--- start ---

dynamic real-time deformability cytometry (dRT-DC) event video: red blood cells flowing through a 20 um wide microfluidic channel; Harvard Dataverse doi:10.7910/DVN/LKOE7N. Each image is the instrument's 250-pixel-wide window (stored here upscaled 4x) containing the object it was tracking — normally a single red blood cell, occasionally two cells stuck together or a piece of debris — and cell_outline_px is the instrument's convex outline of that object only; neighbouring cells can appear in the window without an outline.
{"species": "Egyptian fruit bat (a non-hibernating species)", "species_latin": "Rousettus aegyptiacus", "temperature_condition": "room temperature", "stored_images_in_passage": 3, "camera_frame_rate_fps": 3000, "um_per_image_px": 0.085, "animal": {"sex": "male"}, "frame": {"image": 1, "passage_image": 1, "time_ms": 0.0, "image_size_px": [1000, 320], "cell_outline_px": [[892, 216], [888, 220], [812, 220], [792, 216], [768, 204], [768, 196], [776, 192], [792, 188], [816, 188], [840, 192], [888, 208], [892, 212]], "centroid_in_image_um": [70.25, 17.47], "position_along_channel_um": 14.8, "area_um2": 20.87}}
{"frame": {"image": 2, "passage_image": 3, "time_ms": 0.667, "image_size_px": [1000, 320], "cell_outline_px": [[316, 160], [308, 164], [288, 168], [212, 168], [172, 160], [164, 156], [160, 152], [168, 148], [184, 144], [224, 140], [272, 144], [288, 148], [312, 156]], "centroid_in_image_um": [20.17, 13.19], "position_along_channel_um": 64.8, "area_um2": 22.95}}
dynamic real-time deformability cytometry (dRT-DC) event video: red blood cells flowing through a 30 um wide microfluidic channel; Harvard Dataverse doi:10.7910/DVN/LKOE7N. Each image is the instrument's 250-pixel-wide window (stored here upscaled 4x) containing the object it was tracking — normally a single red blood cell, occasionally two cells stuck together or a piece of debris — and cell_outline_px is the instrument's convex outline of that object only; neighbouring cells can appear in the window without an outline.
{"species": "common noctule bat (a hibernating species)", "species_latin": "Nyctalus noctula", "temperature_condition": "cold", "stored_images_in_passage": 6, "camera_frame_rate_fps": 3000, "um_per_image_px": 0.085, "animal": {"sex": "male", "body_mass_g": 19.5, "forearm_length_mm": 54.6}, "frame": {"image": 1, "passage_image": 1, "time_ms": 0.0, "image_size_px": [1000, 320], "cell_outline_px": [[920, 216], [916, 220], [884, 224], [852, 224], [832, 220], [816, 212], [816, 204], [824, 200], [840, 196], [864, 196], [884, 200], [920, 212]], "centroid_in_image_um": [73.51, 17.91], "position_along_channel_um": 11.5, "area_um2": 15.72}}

--- end ---

To do:
Please quote the data above in full, with no line missing.

Full response:
dynamic real-time deformability cytometry (dRT-DC) event video: red blood cells flowing through a 20 um wide microfluidic channel; Harvard Dataverse doi:10.7910/DVN/LKOE7N. Each image is the instrument's 250-pixel-wide window (stored here upscaled 4x) containing the object it was tracking — normally a single red blood cell, occasionally two cells stuck together or a piece of debris — and cell_outline_px is the instrument's convex outline of that object only; neighbouring cells can appear in the window without an outline.
{"species": "Egyptian fruit bat (a non-hibernating species)", "species_latin": "Rousettus aegyptiacus", "temperature_condition": "room temperature", "stored_images_in_passage": 3, "camera_frame_rate_fps": 3000, "um_per_image_px": 0.085, "animal": {"sex": "male"}, "frame": {"image": 1, "passage_image": 1, "time_ms": 0.0, "image_size_px": [1000, 320], "cell_outline_px": [[892, 216], [888, 220], [812, 220], [792, 216], [768, 204], [768, 196], [776, 192], [792, 188], [816, 188], [840, 192], [888, 208], [892, 212]], "centroid_in_image_um": [70.25, 17.47], "position_along_channel_um": 14.8, "area_um2": 20.87}}
{"frame": {"image": 2, "passage_image": 3, "time_ms": 0.667, "image_size_px": [1000, 320], "cell_outline_px": [[316, 160], [308, 164], [288, 168], [212, 168], [172, 160], [164, 156], [160, 152], [168, 148], [184, 144], [224, 140], [272, 144], [288, 148], [312, 156]], "centroid_in_image_um": [20.17, 13.19], "position_along_channel_um": 64.8, "area_um2": 22.95}}
dynamic real-time deformability cytometry (dRT-DC) event video: red blood cells flowing through a 30 um wide microfluidic channel; Harvard Dataverse doi:10.7910/DVN/LKOE7N. Each image is the instrument's 250-pixel-wide window (stored here upscaled 4x) containing the object it was tracking — normally a single red blood cell, occasionally two cells stuck together or a piece of debris — and cell_outline_px is the instrument's convex outline of that object only; neighbouring cells can appear in the window without an outline.
{"species": "common noctule bat (a hibernating species)", "species_latin": "Nyctalus noctula", "temperature_condition": "cold", "stored_images_in_passage": 6, "camera_frame_rate_fps": 3000, "um_per_image_px": 0.085, "animal": {"sex": "male", "body_mass_g": 19.5, "forearm_length_mm": 54.6}, "frame": {"image": 1, "passage_image": 1, "time_ms": 0.0, "image_size_px": [1000, 320], "cell_outline_px": [[920, 216], [916, 220], [884, 224], [852, 224], [832, 220], [816, 212], [816, 204], [824, 200], [840, 196], [864, 196], [884, 200], [920, 212]], "centroid_in_image_um": [73.51, 17.91], "position_along_channel_um": 11.5, "area_um2": 15.72}}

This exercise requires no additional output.